A self-portrait now rings differently.
“I found this again, and I saw it in completely different light because instead of seeing myself falling apart, I saw myself building myself back up,” said Rivera.
Rivera, who was born in Mexico City but raised in Santa Maria, keeps his roots close to his heart.
“I miss Mexico but because I grew up here, this is home, so you know, it’s torn apart,” added Rivera.
It is through his tattoo work and paintings that he often shines a light on Mexican icons such as movie stars Pedro Infante and La India Maria.
In April of this year, Rivera painted a mural in Santa Maria commissioned by the Future Leaders of America.
“We’re all one, we’re all together, we’re all united,” explained Rivera. “Those labor jobs are the ones that unite us, so we have to stick together.”
Specific elements are highlighted in the mural, such as students tossing their caps into the sky.
“Education is something they can’t take from you,” said Rivera.
The mural has a monarch butterfly to symbolize immigration and strawberry fields to acknowledge the struggle farmworkers face.
“You can’t really tell if it’s the sunrise or the sunset and that is exactly how it is for our people,” said Rivera. “They are out there from the sunrise to the sunset.”
It also includes a shoutout to DACA recipients, also called Dreamers.
“I want to make that inner child proud and say this is what you wanted to do and you have to work hard,” said Rivera.

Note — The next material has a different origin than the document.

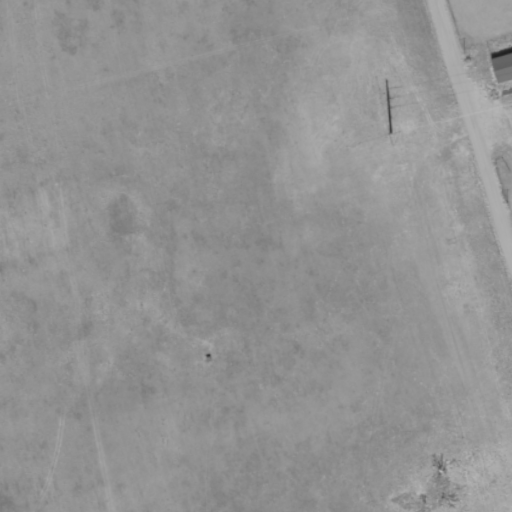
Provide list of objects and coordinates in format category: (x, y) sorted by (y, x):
building: (503, 70)
road: (474, 120)
power tower: (389, 130)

His message to the community: know that you are not alone.
“Timing is everything and you really have to go through a storm to really appreciate the sunshine,” said Rivera.
Rivera is hoping to eventually open his own tattoo shop and art gallery to keep showcasing his pieces.
Rivera will be at the 10th Annual Chalk Festival in Old Orcutt on Saturday, Sept. 24, 2022.
The event is from 10 a.m. to 3:30 p.m.